Abstract
Objective
To maximize benefits and reduce potential harms of organized cancer screening programs in Europe, monitoring, quality assurance, and evaluation of long-term impact are required. We aimed to identify the most important indicators to be collected and reported. The study was designed to establish a consensus within a European-level working group and suggest a manageable list of key indicators.
Methods
We conducted a Delphi study among policymakers, researchers, and program coordinators who were experts in breast, cervical, or colorectal cancer screening. Study participants evaluated the importance of screening indicators on a 5-point Likert scale.
Results
The top 10 indicators by study participants were interval cancer rate, detection rate, screening attendance, screening coverage, cancer incidence, cause-specific mortality, proportion of persons attending further assessment after a positive screen test result, proportion of persons attending a treatment after diagnosis, invitation coverage, and distribution of cancers by mode of detection. Performance indicators were generally considered more important than outcome indicators. Subgroup analyses by cancer types showed similar results, and only cervical cancer screening experts had slightly different preferences.
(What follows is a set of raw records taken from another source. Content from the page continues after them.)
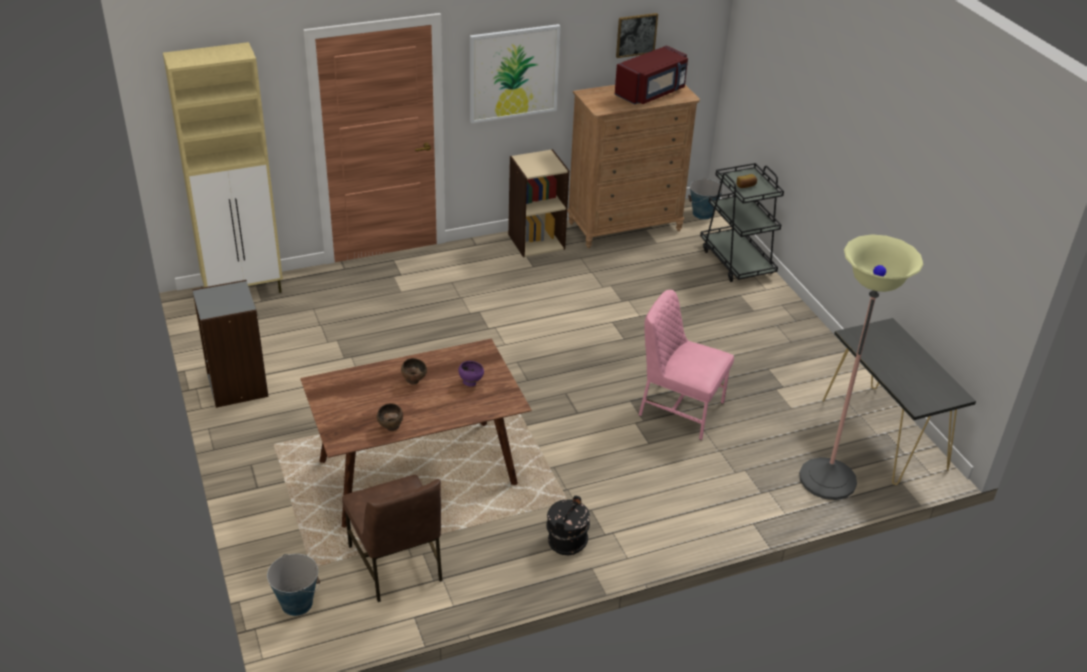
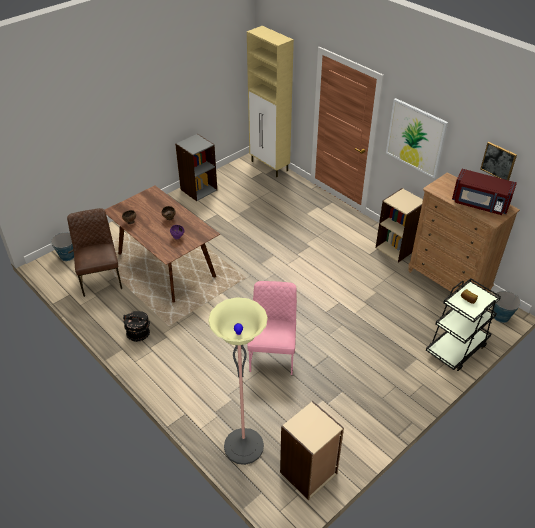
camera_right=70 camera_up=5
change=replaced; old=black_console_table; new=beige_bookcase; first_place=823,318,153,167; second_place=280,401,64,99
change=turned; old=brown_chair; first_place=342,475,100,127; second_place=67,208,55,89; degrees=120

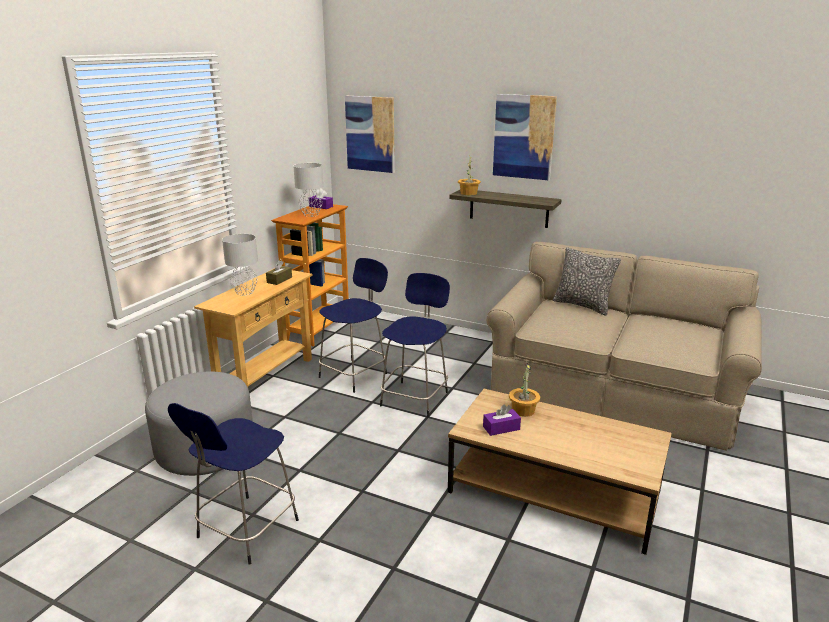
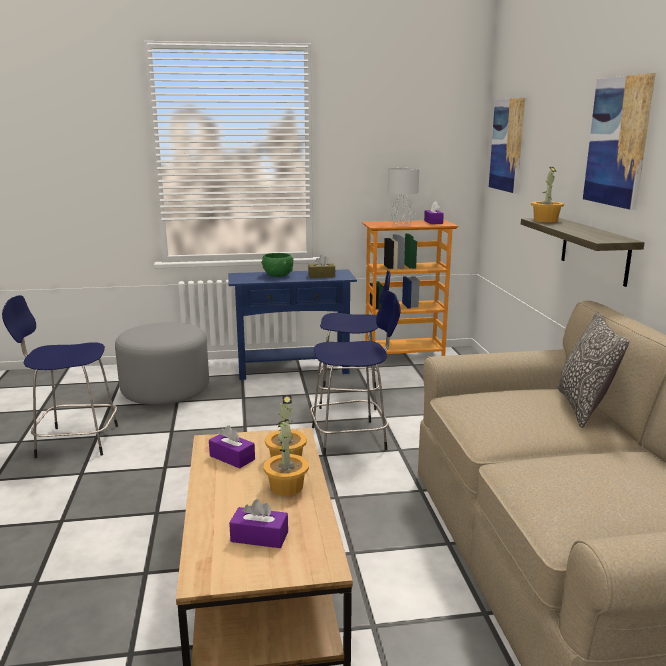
camera_right=55 camera_up=-5
change=added; new=purple_tissue_box; second_place=229,499,59,49
change=added; new=potted_plant; second_place=264,419,45,77
change=replaced; old=grey_table_lamp; new=green_bowl; first_place=222,234,36,62; second_place=261,253,32,24
change=recoloured; old=beige_console_table; new=blue_console_table; first_place=194,268,119,119; second_place=229,269,128,111

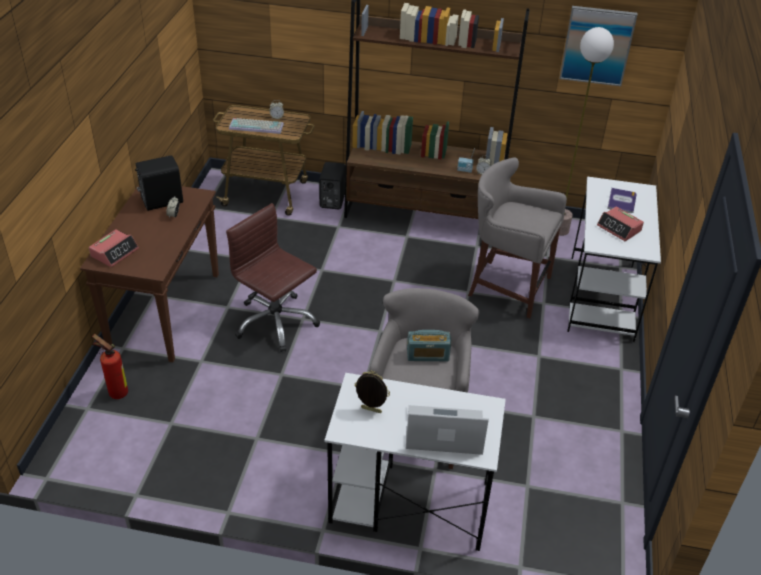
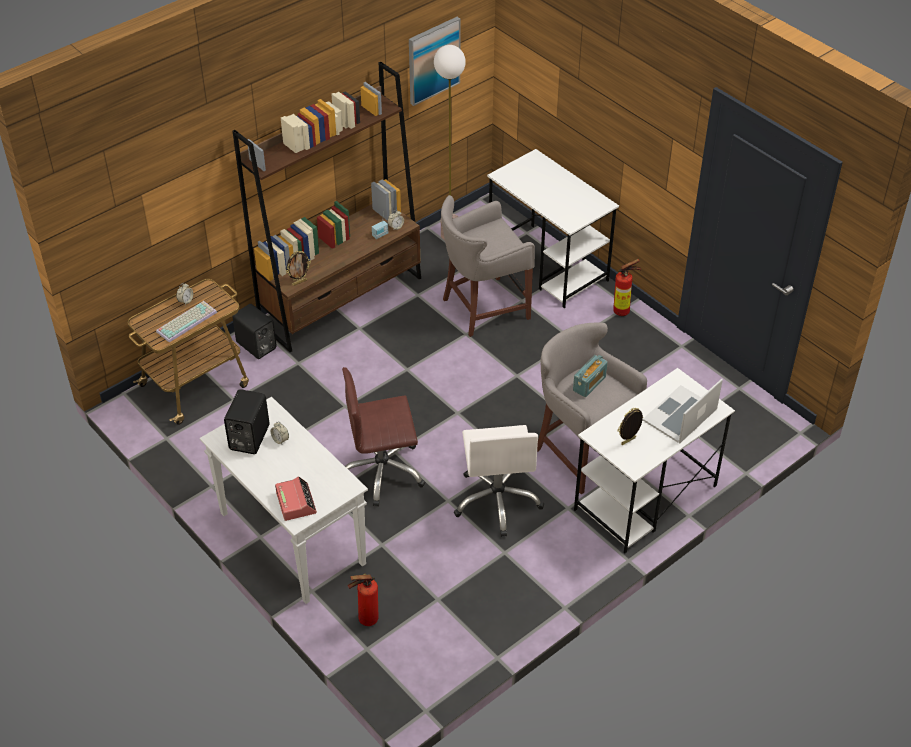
camera_right=-50 camera_up=5
change=removed; old=alarm_clock; first_place=597,207,47,34
change=removed; old=book; first_place=607,188,30,25
change=added; new=picture_frame; second_place=286,251,25,35
change=added; new=white_office_chair; second_place=454,425,90,112
change=added; new=fire_extinguisher; second_place=613,259,28,57
change=recoloured; old=brown_console_table; new=white_console_table; first_place=80,185,139,177; second_place=200,397,168,207

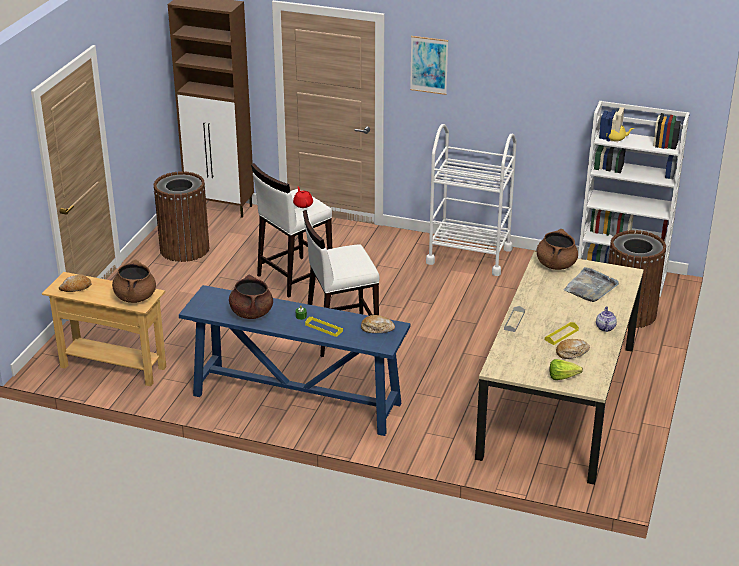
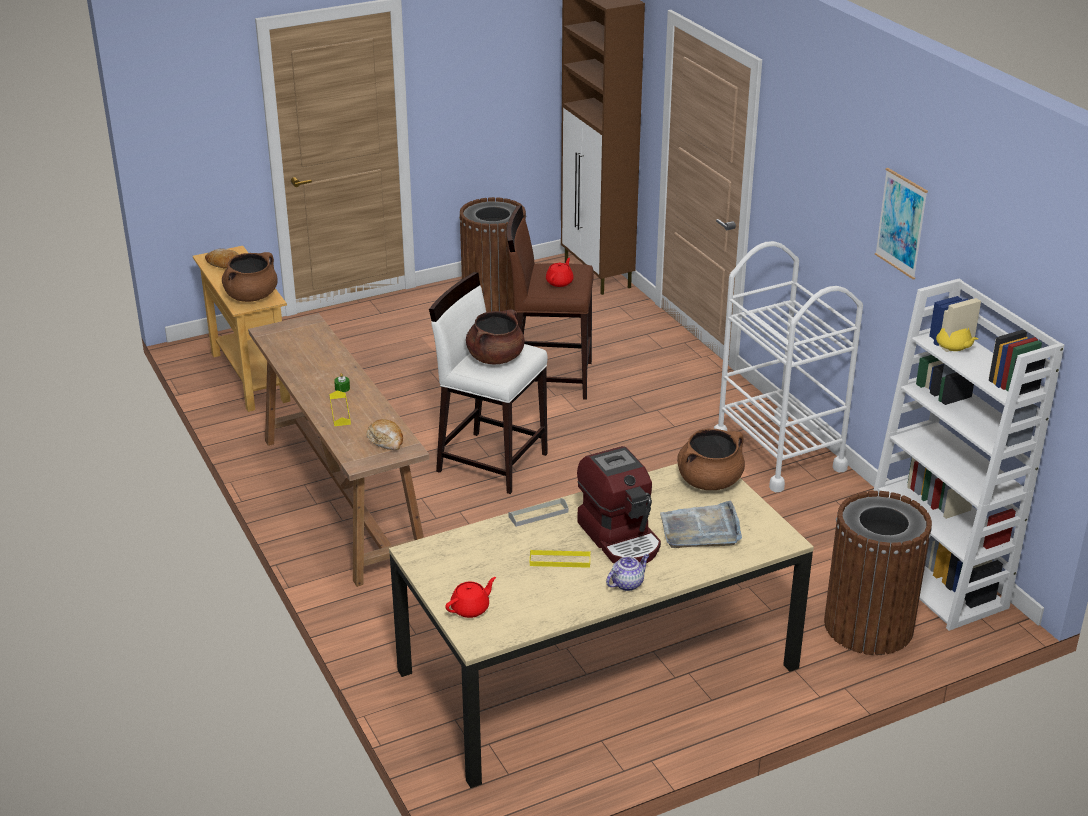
camera_right=45 camera_up=0
change=removed; old=bread; first_place=556,339,34,20
change=added; new=coffee_machine; second_place=577,446,84,118
change=moved; old=brown_cooking_pot; first_place=229,275,44,44; second_place=466,310,59,54
change=moved; old=picture; first_place=410,36,38,59; second_place=875,168,53,112
change=replaced; old=lettuce; new=red_teapot; first_place=550,359,33,21; second_place=445,577,51,41
change=recoloured; old=blue_console_table; new=brown_console_table; first_place=179,285,231,151; second_place=248,313,181,274
change=recoloured; old=white_stool; new=brown_stool; first_place=251,163,81,135; second_place=506,205,88,195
Subgroup analyses by experts’ roles indicated that policymakers found different indicators important compared with researchers or program coordinators, probably because of their different point of view on screening.
Conclusion
The implication of our priority ranking is twofold: it serves as an initial guidance for countries that have not yet established a system to collect data, and as a checklist for those where data collection is already established, to assess the comprehensiveness of their system.
Keywords
The Council of the European Union (EU) recommended in 2003 that screening for breast, cervical, and colorectal cancer should take place only in a form of organized, population-based programs. It also specified the fundamental principles of early detection of cancer and presented a shared commitment by Member States to implement organized screening programs. 1 The 4th Edition of the European Code against Cancer states that organized screening programs are preferred to opportunistic screening, as these provide better conditions for quality assurance to achieve the greatest benefit with the least harm. 2 However, there is still a need for better monitoring, quality assurance, and evaluation of the long-term impact of organized cancer screening in Europe.3–5 Quality assurance and continuous evaluation are among the key principles of implementing screening programs, 6 and the programs’ effectiveness is highly dependent on these procedures. 7 A study conducted among European countries showed that these activities are carried out to different and nonstandardized extents, which make it difficult to compare long-term effects of screening programs. 8
There have been several attempts to provide guidance on collecting data for quality assurance and monitoring of screening programs. Indicators on quality and performance have already been defined by the European quality assurance guidelines for breast, cervical, and colorectal cancer.9–13 These provide an overview of the fundamental points and principles that supports quality assurance and identifies performance indicators to be collected. The 2017 second report on Cancer Screening in the EU aimed to provide the most up-to-date information on the implementation of Council recommendations, with over 80 experts from EU member states providing data on implementation status and performance indicators for breast, cervical, and colorectal cancer screening. 14 Similarly to the first report on Cancer Screening in the EU, 15 it also provided justification for initiatives, at European level and in the member states, to expand and improve implementation of population-based programs. It also revealed that the data collection for more complex performance indicators was limited in several countries, due to the lack of continuous and systematic evaluation in place. Several other EU initiatives also generated knowledge and evidence for measuring and evaluating the performance of screening programs, for example EUROCOURSE, 16 EUNICE, 17 and EUROSCREEN. 18
These previous initiatives recommend the collection of many indicators, including more complex indicators for monitoring quality and performance. However, some countries, with less tradition or experience in screening, and with fewer resources or without up-to-date registries, are unlikely to collect all indicators. This makes European-level comparison on the effect of different programs more challenging. A list of key indicators, relatively short and developed by a consensus among European experts, is needed. This study aimed to identify the most important indicators to collect for measuring the impact of organized screening programs. We also investigated the key indicators across different cancer types and took into account different roles of experts in the screening programs.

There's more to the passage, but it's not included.